=== ASSIGNMENT ===
Find all the lines in the entries below that hold the word "просветительский" and copy them.
· · · ·
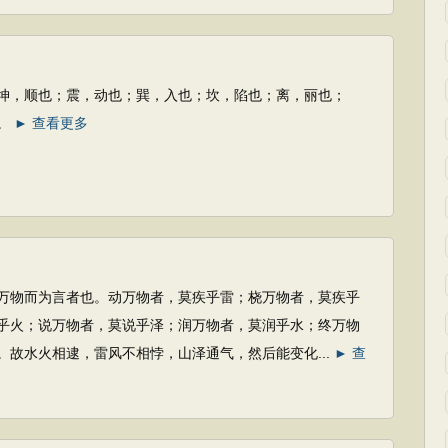
也；震，动也；巽，入也；坎，陷也；离，丽也；
。
► 查看更多
为言者也。动万物者，莫疾乎雷；桡万物者，莫疾乎
乎火；说万物者，莫说乎泽；润万物者，莫润乎水；终万物
。故水火相逮，雷风不相悖，山泽通气，然后能变化...
► 查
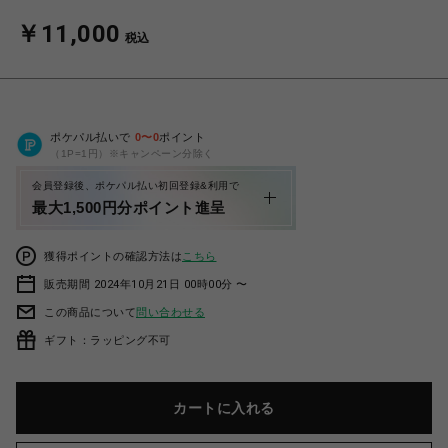
￥11,000
税込
ポケパル払いで
0
〜
0
ポイント
（1P=1円）※キャンペーン分除く
会員登録後、ポケパル払い初回登録&利用で
最大1,500円分ポイント進呈
獲得ポイントの確認方法は
こちら
販売期間 2024年10月21日 00時00分 〜
この商品について
問い合わせる
ギフト：ラッピング不可
カートに入れる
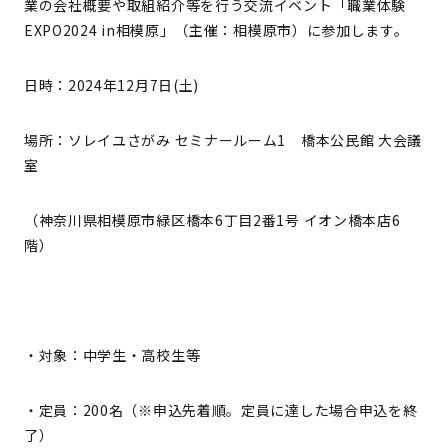
業の会社概要や取組紹介等を行う交流イベント「職業体験
EXPO2024 in相模原」（主催：相模原市）に参加します。
日時：2024年12月7日(土)
場所：ソレイユさがみ セミナールーム1 橋本公民館 大会議
室
（神奈川県相模原市緑区橋本6丁目2番1号 イオン橋本店6
階）
・対象：中学生・高校生等
・定員：200名（※申込先着順。定員に達した場合申込を終
了）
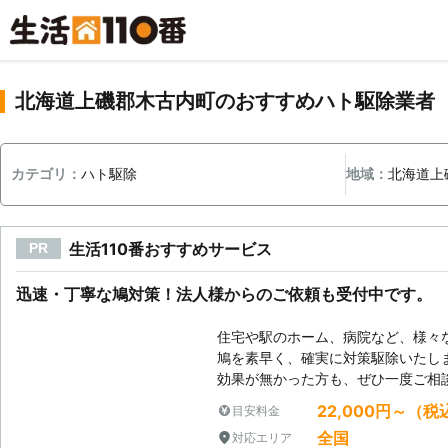
北海道上磯郡木古内町のおすすめハト駆除業者
カテゴリ：
ハト駆除
地域：
北海道上
生活110番おすすめサービス
PR
迅速・丁寧な鳩対策！法人様からのご依頼も受付中です。
住宅や駅のホーム、病院など、様々
鳩を素早く、確実に対策駆除いたし
効果が無かった方も、ぜひ一度ご相
22,000円～（税
目安料金
全国
対応エリア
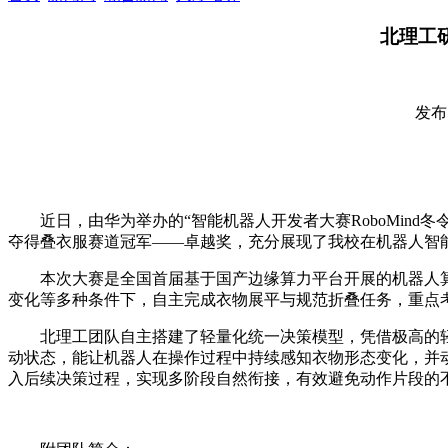
北理工研
发布日
近日，由华为举办的“智能机器人开发者大赛RoboMin
夺得叠衣服赛道冠军——卓越奖，充分展现了我校在机器人智
本次大赛是全国首届基于国产边缘算力平台开展的机器人
变化等多种条件下，自主完成衣物展平与规范折叠任务，重点
北理工团队自主搭建了轻量化统一决策模型，凭借极高的
动状态，能让机器人在操作过程中持续感知衣物形态变化，并
入后续决策过程，实现多阶段自然衔接，有效避免动作片段的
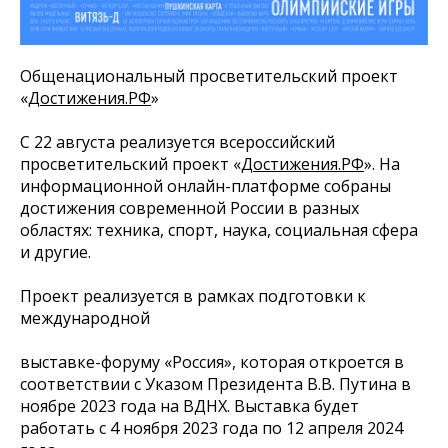
Общенациональный просветительский проект
«
Достижения.РФ
»
С 22 августа реализуется всероссийский
просветительский проект «
Достижения.РФ
». На
информационной онлайн-платформе собраны
достижения современной России в разных
областях: техника, спорт, наука, социальная сфера
и другие.
Проект реализуется в рамках подготовки к
международной
выставке-форуму «Россия», которая откроется в
соответствии с Указом Президента В.В. Путина в
ноябре 2023 года на ВДНХ. Выставка будет
работать с 4 ноября 2023 года по 12 апреля 2024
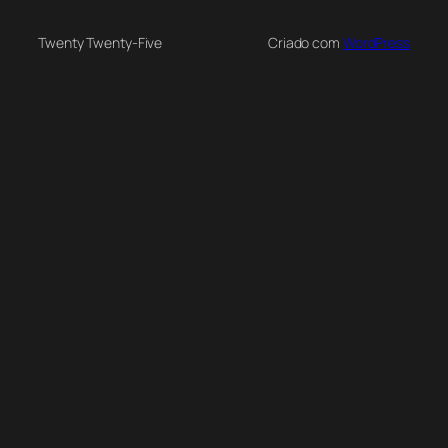
Twenty Twenty-Five
Criado com
WordPress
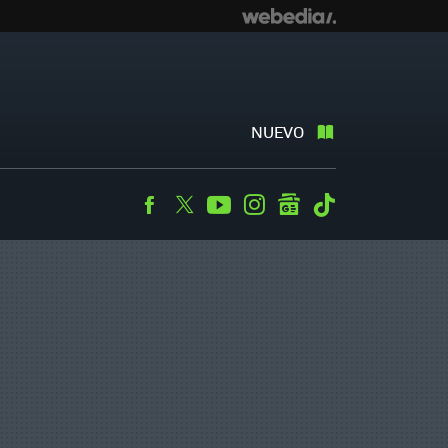
NUEVO
Facebook
Twitter
Youtube
Instagram
googlenews
Tiktok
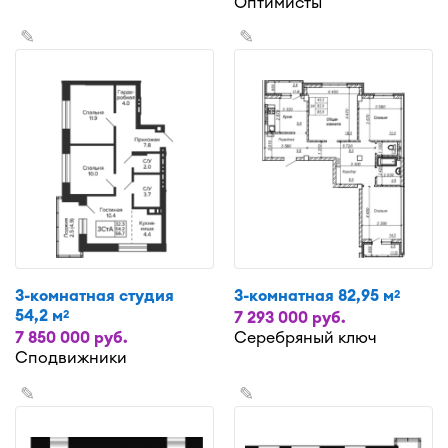
Оптимисты
✎
✎
3-комнатная студия
3-комнатная 82,95 м
2
54,2 м
2
7 293 000 руб.
7 850 000 руб.
Серебряный ключ
Сподвижники
✎
✎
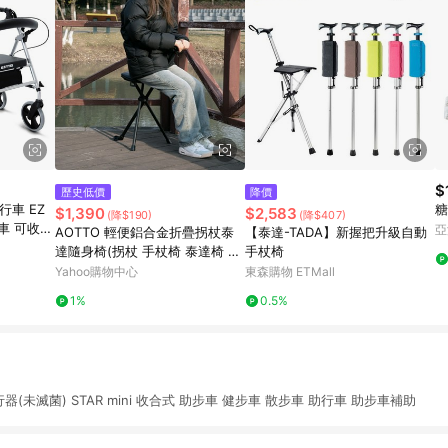
$
歷史低價
降價
行車 EZ
糖
$1,390
$2,583
(降$190)
(降$407)
步車 可收合
亞
AOTTO 輕便鋁合金折疊拐杖泰
【泰達-TADA】新握把升級自動
達隨身椅(拐杖 手杖椅 泰達椅 隨
手杖椅
身椅)
Yahoo購物中心
東森購物 ETMall
1%
0.5%
行器(未滅菌) STAR mini 收合式 助步車 健步車 散步車 助行車 助步車補助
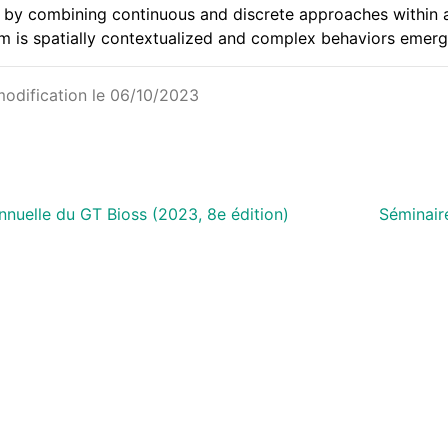
 by combining continuous and discrete approaches within a 
m is spatially contextualized and complex behaviors emerg
modification le 06/10/2023
nnuelle du GT Bioss (2023, 8e édition)
Séminair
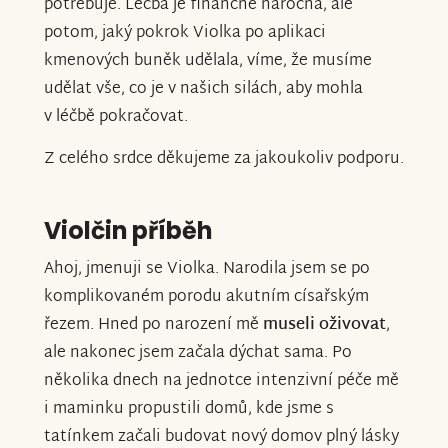
potřebuje. Léčba je finančně náročná, ale
potom, jaký pokrok Violka po aplikaci
kmenových buněk udělala, víme, že musíme
udělat vše, co je v našich silách, aby mohla
v léčbě pokračovat.
Z celého srdce děkujeme za jakoukoliv podporu.
Violčin příběh
Ahoj, jmenuji se Violka. Narodila jsem se po
komplikovaném porodu akutním císařským
řezem. Hned po narození mě
museli oživovat
,
ale nakonec jsem začala dýchat sama. Po
několika dnech na jednotce intenzivní péče mě
i maminku propustili domů, kde jsme s
tatínkem začali budovat nový domov plný lásky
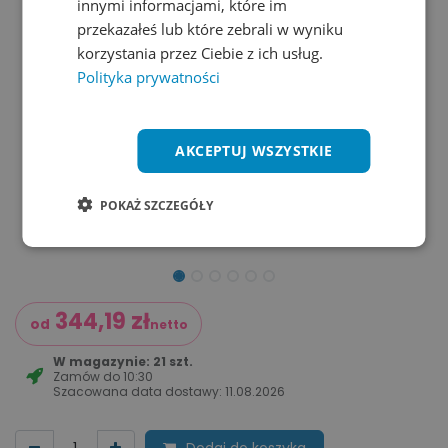
innymi informacjami, które im
przekazałeś lub które zebrali w wyniku
korzystania przez Ciebie z ich usług.
Polityka prywatności
AKCEPTUJ WSZYSTKIE
POKAŻ SZCZEGÓŁY
344,19
zł
od
netto
W magazynie: 21 szt.
Zamów do
10:30
Szacowana data dostawy:
11.08.2026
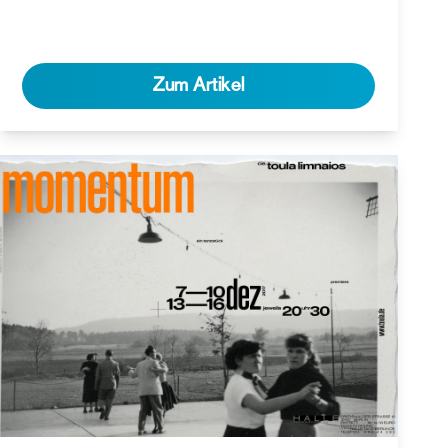
Zum Artikel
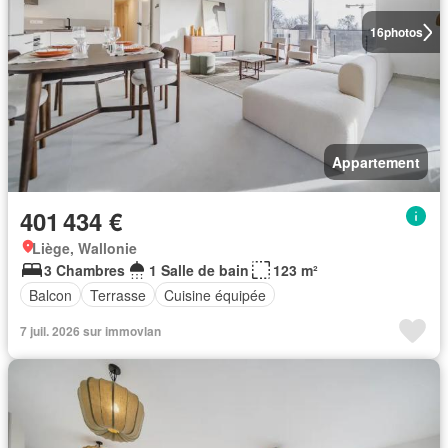
16
photos
Appartement
401 434 €
Liège, Wallonie
3 Chambres
1 Salle de bain
123 m²
Balcon
Terrasse
Cuisine équipée
7 juil. 2026 sur immovlan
· · · ·
=== OUTPUT ===
Общенациональный просветительский проект
просветительский проект «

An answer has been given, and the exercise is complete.